Edit: Isomorphism condition is too limiting, it will require another level of course-graining to be true. I’ll try to come up with another definition.
The difference is between conscious and not conscious. This will translate mathematically into presence or absence of some particular structure in the “tensor factor”. I can’t tell you what structure because I don’t have the theory, of course. I’m just sketching how a theory of this kind might work. But the difference between small and big is number of internal degrees of freedom. It is reasonable to suppose that among the objects containing the consciousness structure, there is a nontrivial lower bound on the number of degrees of freedom. Here is where we can draw a line between small and big, since the small tensor factors by definition can’t contain the special structure and so truly cannot be conscious. However, being above the threshold would just be necessary but not sufficient, for presence of consciousness.

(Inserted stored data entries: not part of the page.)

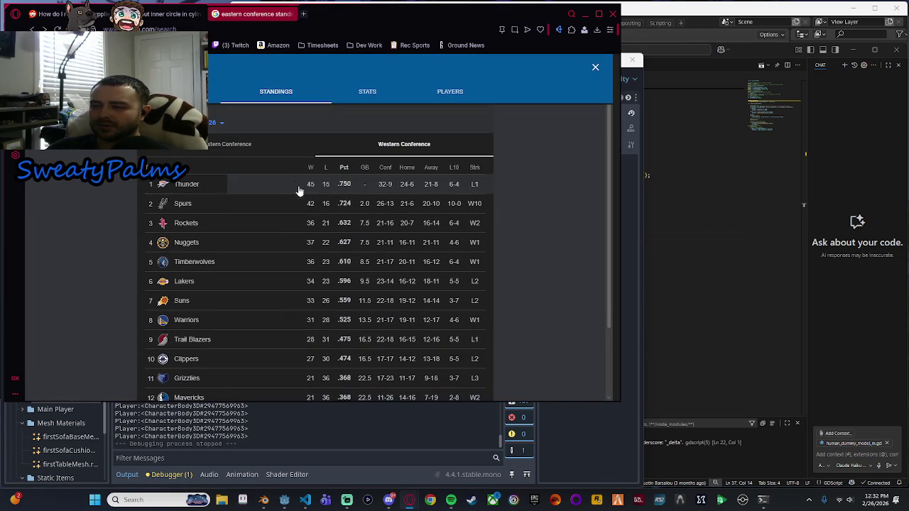
Open the 76ers roster from the Eastern standings, close the panel, and focus the search box.
{"action": "left_click", "coordinate": [269, 150]}
{"action": "scroll", "coordinate": [227, 235], "scroll_direction": "down", "scroll_amount": 3}
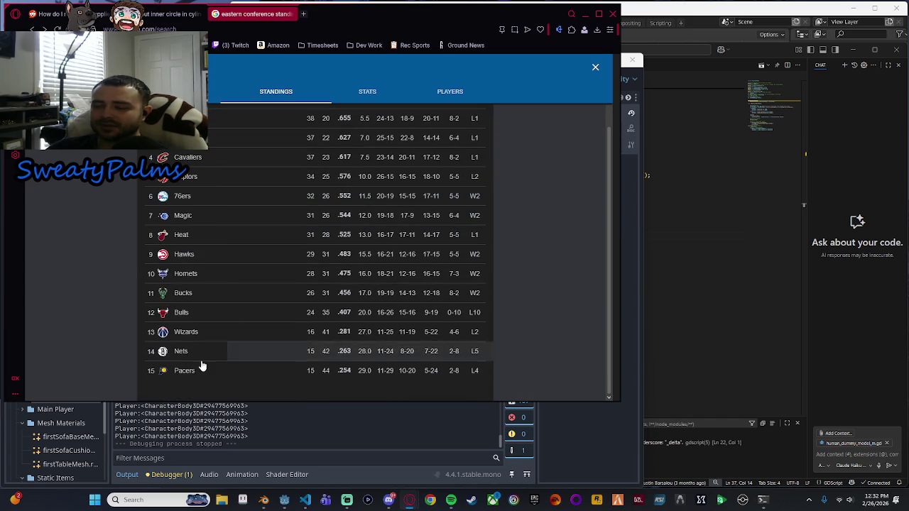
{"action": "scroll", "coordinate": [196, 355], "scroll_direction": "up", "scroll_amount": 3}
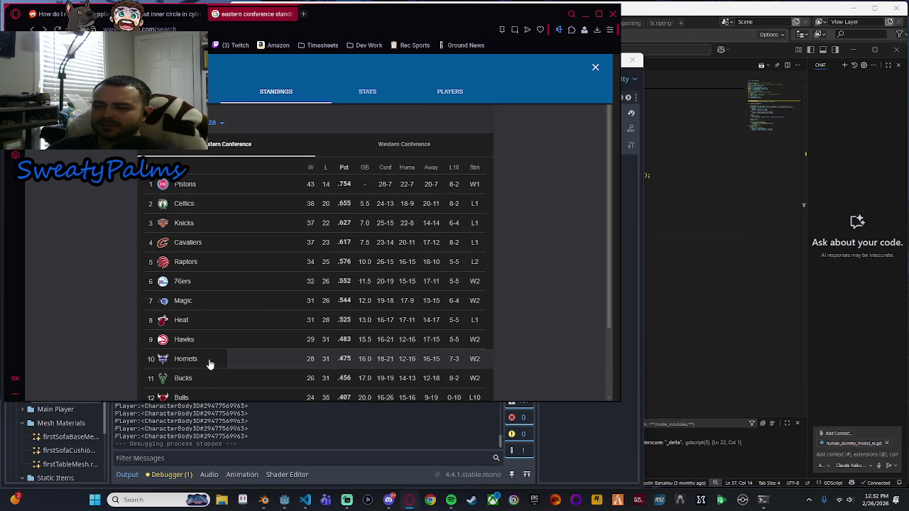
{"action": "left_click", "coordinate": [187, 281]}
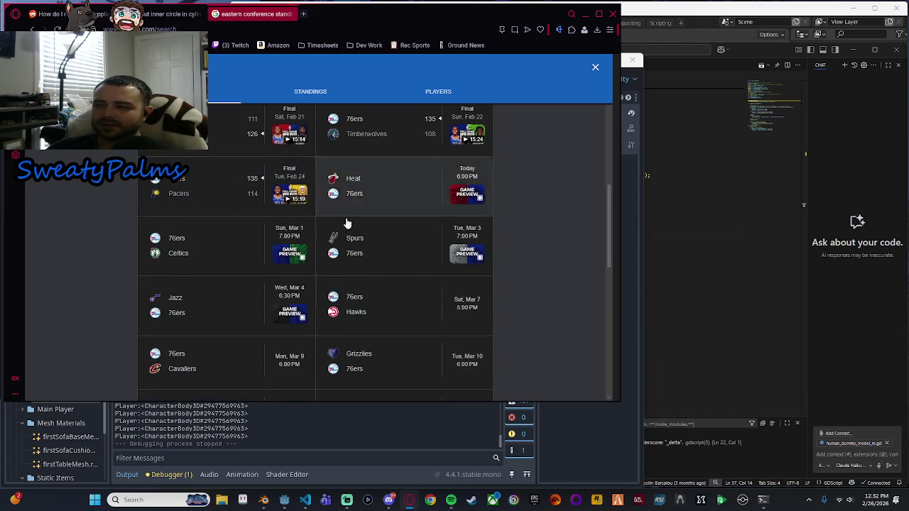
{"action": "left_click", "coordinate": [453, 98]}
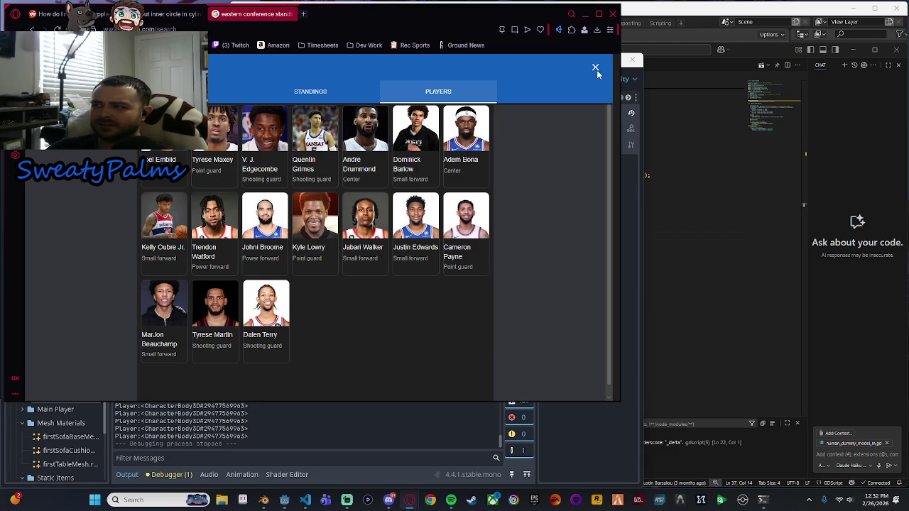
{"action": "left_click", "coordinate": [595, 68]}
{"action": "left_click", "coordinate": [340, 68]}
Search Google for 'paul george' stats, then return to the Eastern Conference standings results.
{"action": "type", "text": "paul"}
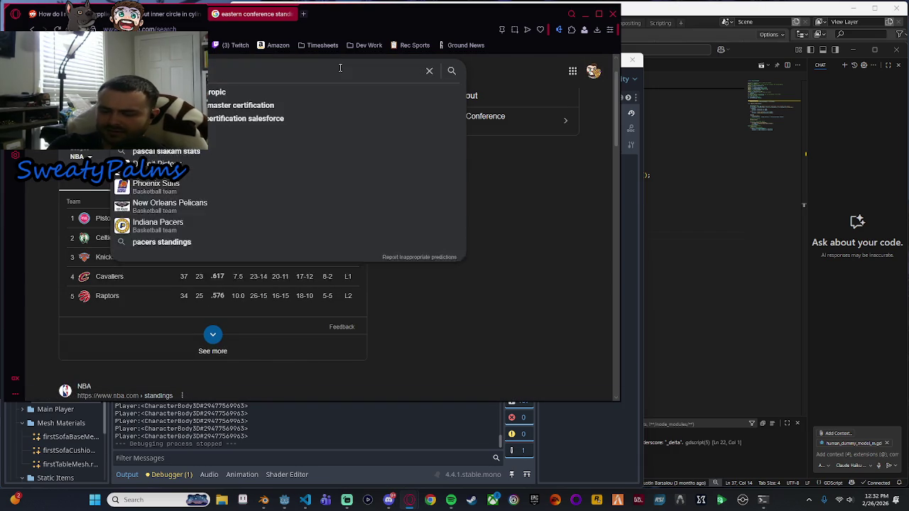
{"action": "type", "text": " george"}
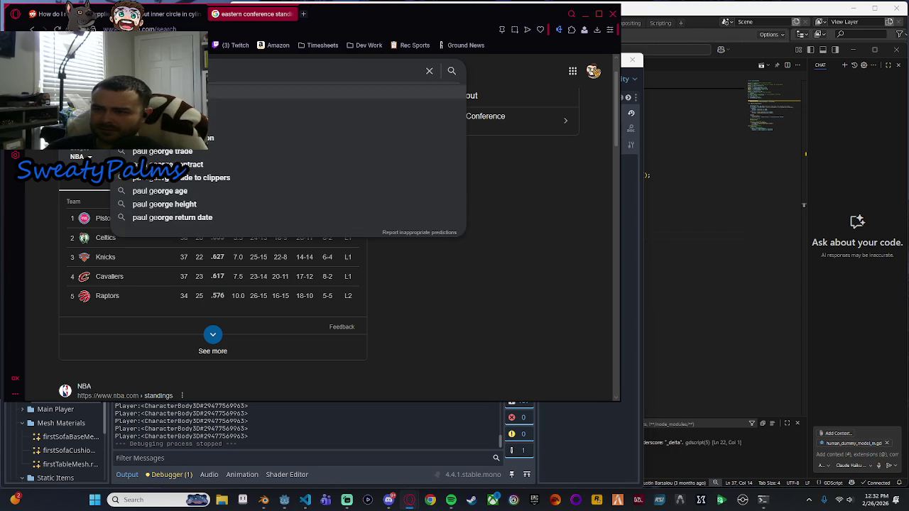
{"action": "key", "text": "Return"}
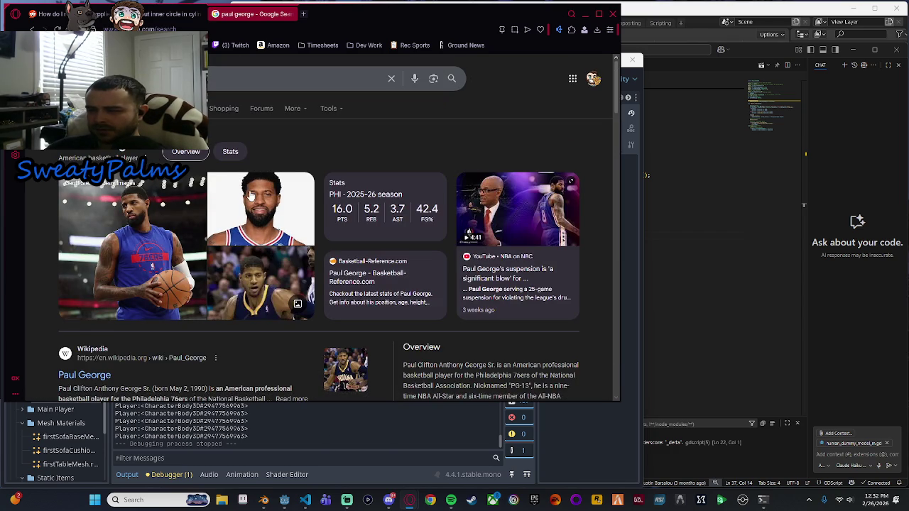
{"action": "scroll", "coordinate": [329, 207], "scroll_direction": "down", "scroll_amount": 5}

If you have a completed theory of consciousness, then you answer this question just as you would answer any other empirical question in a domain where you have a well-tested theory: You evaluate the data using the theory. If the theory tells you all the tensor factors in the box are below the magic threshold, there’s definitely no consciousness there. If there might be some big tensor factors present, it will be more complicated, but it will still be standard reasoning.
If you are still developing the theory, you should focus just on the examples which will help you finish it, e.g. Roko’s example of general anesthesia. That might be an important clue to how biology, phenomenology, and physical reality go together. Eventually you have a total theory and then you can apply it to other organisms, artificial quantum systems like in your thought experiment, and so on.

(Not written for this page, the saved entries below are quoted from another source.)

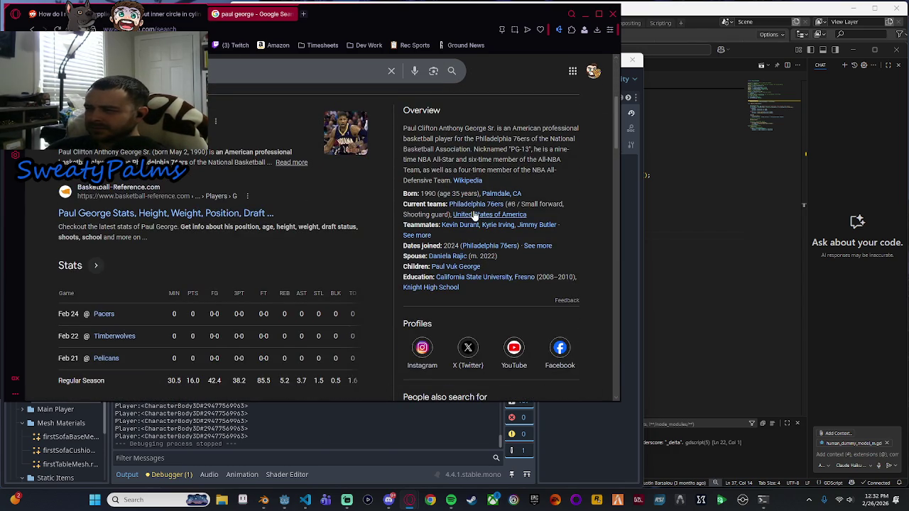
{"action": "key", "text": "alt+Left"}
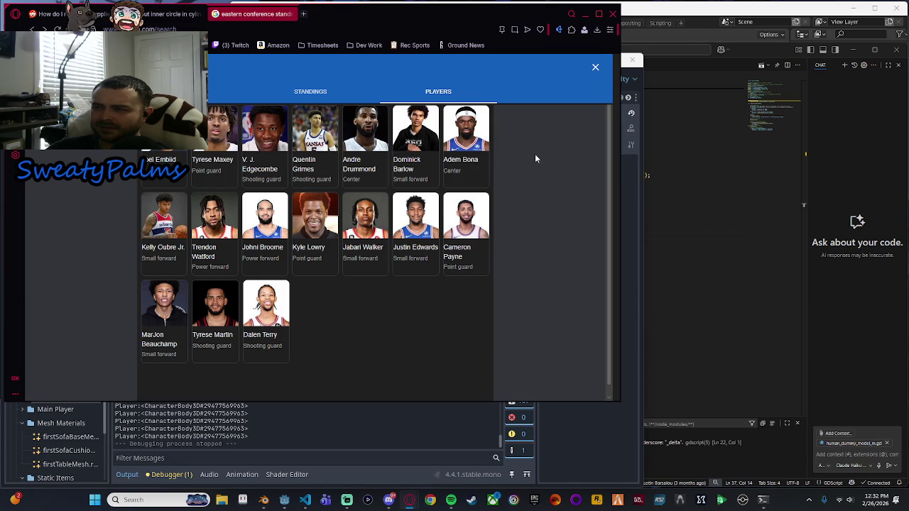
{"action": "left_click", "coordinate": [594, 67]}
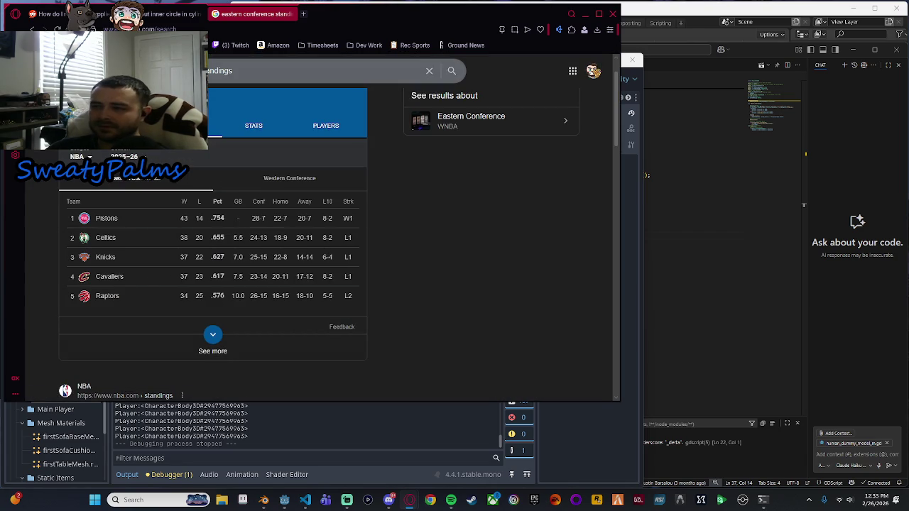
Close the Eastern Conference standings tab and bring the Godot editor's room scene forward.
{"action": "left_click", "coordinate": [289, 15]}
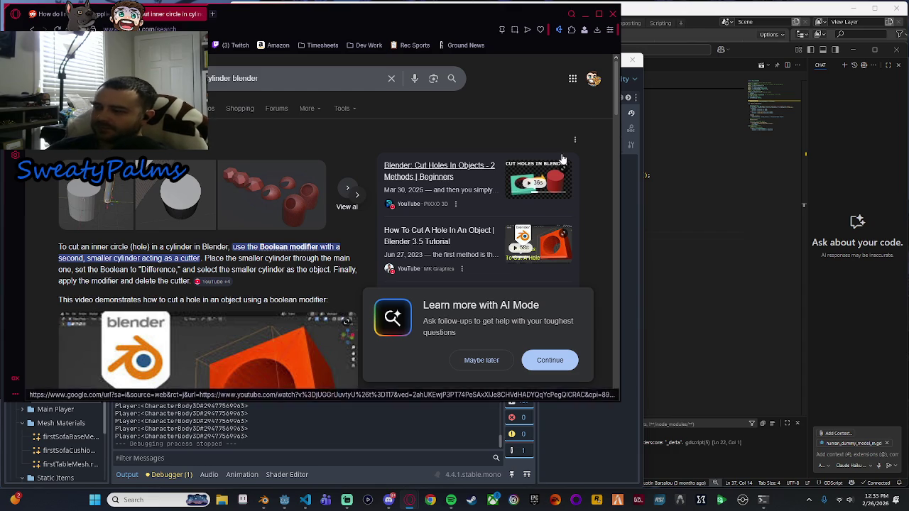
{"action": "left_click", "coordinate": [345, 435]}
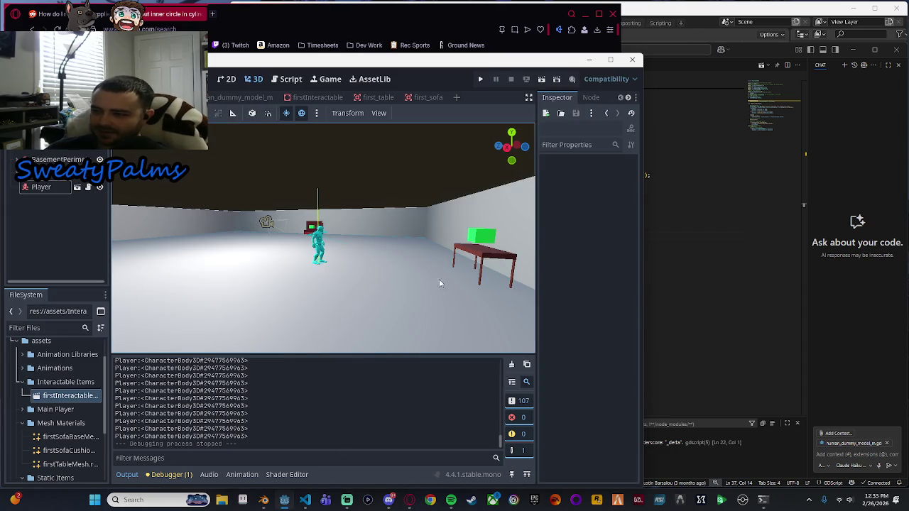
{"action": "left_click", "coordinate": [745, 258]}
{"action": "scroll", "coordinate": [610, 291], "scroll_direction": "up", "scroll_amount": 5}
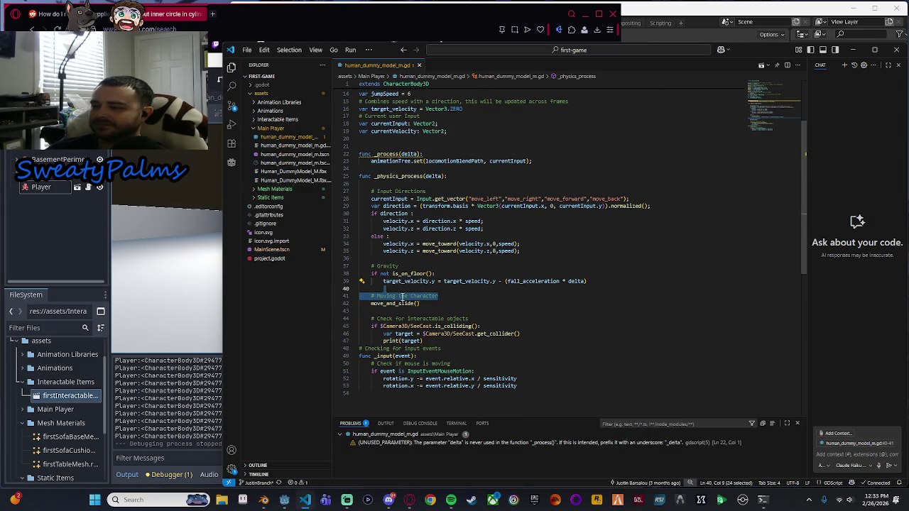
{"action": "left_click", "coordinate": [439, 303]}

Any causal model using macrostates leaves out some micro information. For any complex physical system, there is a hierarchy of increasingly coarse-grained macrostate models. At the bottom of the hierarchy is exact physical fact—one model state for each exact physical microstate. At the top of the hierarchy is trivial model with no dynamics—same macrostate for all possible microstates. In between are many possible coarse-grainings, in which microstates are combined into macrostates. (A macrostate is therefore a region in the microscopic state space.)
So there is no single macrostate model of the brain determined by its structure. There is always a choice of which coarse-graining to use. Maybe now you can see the problem: if conscious states are computational macrostates, then they are not objectively grounded, because every macrostate exists in the context of a particular coarse-graining, and other ones are always possible.
Here’s the point of divergence. There is peculiar coarse-graining. Specifically it is conceptual self-model consciousness uses to operate on (as a wrote earlier it uses concepts of self, mind, desire, intention, emotion, memory, feeling, etc. When I think “I want to know more”, my consciousness uses concepts of that model to (crudely) represent actual state of (part of) brain including parts which represent model itself). Thus, to find a consciousness in a system it is necessary to find a coarse-graining such that corresponding macrostate of system is isomorphic to physical state of part of the system (it is not sufficient, however). Or in map-territory analogy to find a part of territory that isomorphic to a (crude) map of territory.
Edit: Well, it seems that lower bound on information content of map is necessary for this approach too. However, this approach doesn’t require adding fundamental ontological concepts.
Edit: Isomorphism condition is too limiting, it will require another level of course-graining to be true. I’ll try to come up with another definition.